In the novel, Matute masterfully recreates the daily life of a young girl, Adriana, from a middle-class family in the years prior to the country's ferocious 1936-1939 civil war. The protagonist is a child endowed with a fertile imagination that enables her to transform her reality and dream of better things.

Adriana's childhood is described from the perspective of an elderly woman, from that time in one's life when "you are on the verge of saying goodbye to what surrounds you." Matute says that for this reason she could not allow "deceptions or falsehoods" to creep into her reconstruction of those years.

"Everything I describe I lived in one way or another," the writer told Efe, noting that in the book's protagonist there is much of the girl that Ana Maria Matute was and her way "of seeing the world."

Like the author, Adriana quickly learns the value of stories and does not understand the world of "the giants," their rules or hypocrisies.
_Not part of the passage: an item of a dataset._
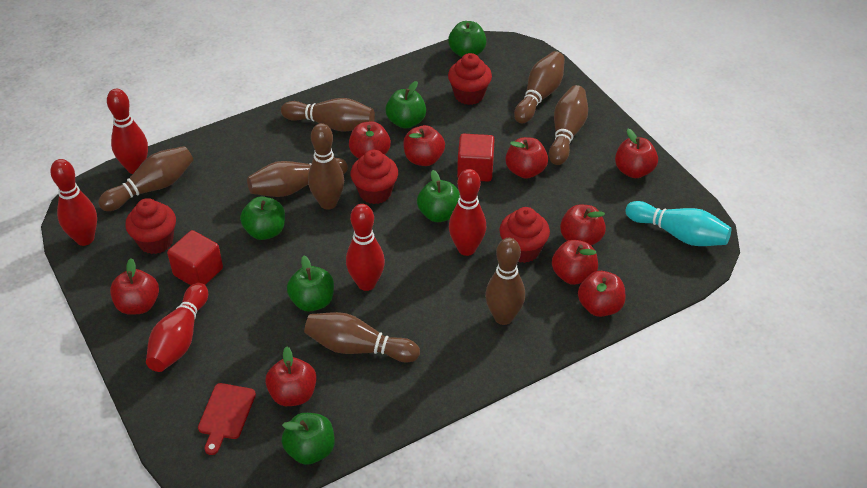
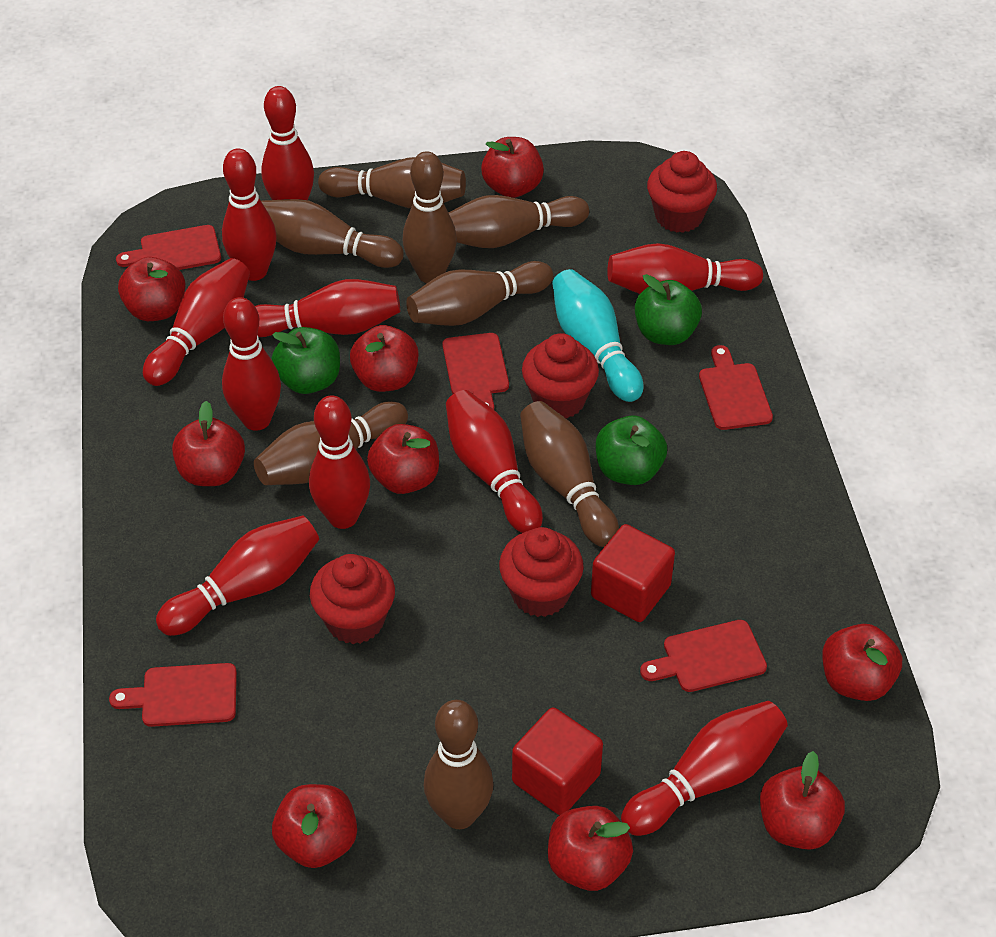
green apple: [240,197,285,240] [282,413,335,465] [287,256,334,312] [386,81,426,129] [417,170,460,222] [448,21,486,57] = 6 -> [271,327,340,394] [596,415,667,485] [635,274,702,345] = 3
red bowling pin: [50,159,97,246] [107,89,148,174] [146,283,208,372] [346,204,385,291] [449,169,486,256] = 5 -> [143,258,250,386] [156,515,319,636] [222,148,277,281] [222,297,281,431] [255,279,400,337] [261,86,314,200] [309,395,370,529] [446,390,543,533] [607,243,763,294] [621,701,788,836] = 10
red cutting board: [198,383,256,455] = 1 -> [109,663,237,727] [116,225,221,270] [442,333,509,410] [640,620,767,692] [699,345,773,430] = 5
And like Matute, Adriana does not mind the punishment of being sent to "the dark room," because it is there she can enjoy "the radiance of darkness."

"Childhood is not a paradise or some wonderful world. It can be very cruel and harsh," the writer said Wednesday, adding that she is very concerned about "the abuse perpetrated against children."

In her life as well as her work, Matute always has hailed the importance of imagination. Those who are lacking that faculty are "the coarsest and least affable people," she said.

"Never trust a man who has no imagination, nor a man who doesn't drink," Matute said laughing as she helped herself to another nip of whiskey.

The unicorn that graces the book's cover makes frequent appearances in the novel. It escapes from a rug inside the protagonist's home and returns whenever it likes. "The unicorn is a symbol of innocence, of imagination and of purity," Matute said Wednesday.

The author of "Los hijos muertos," "Olvidado rey Gudu" and "Aranmanoth" said she is concerned about possible criticism of her novel, joking that "if they rip it to shreds now" she will leave this world "with that bad impression."

"I'm a lot older now and it may very well be my last book, not because I'm out of ideas but for health reasons: I could die any day," said Matute, although the gleam in her eyes and her easy smile seem to belie her words.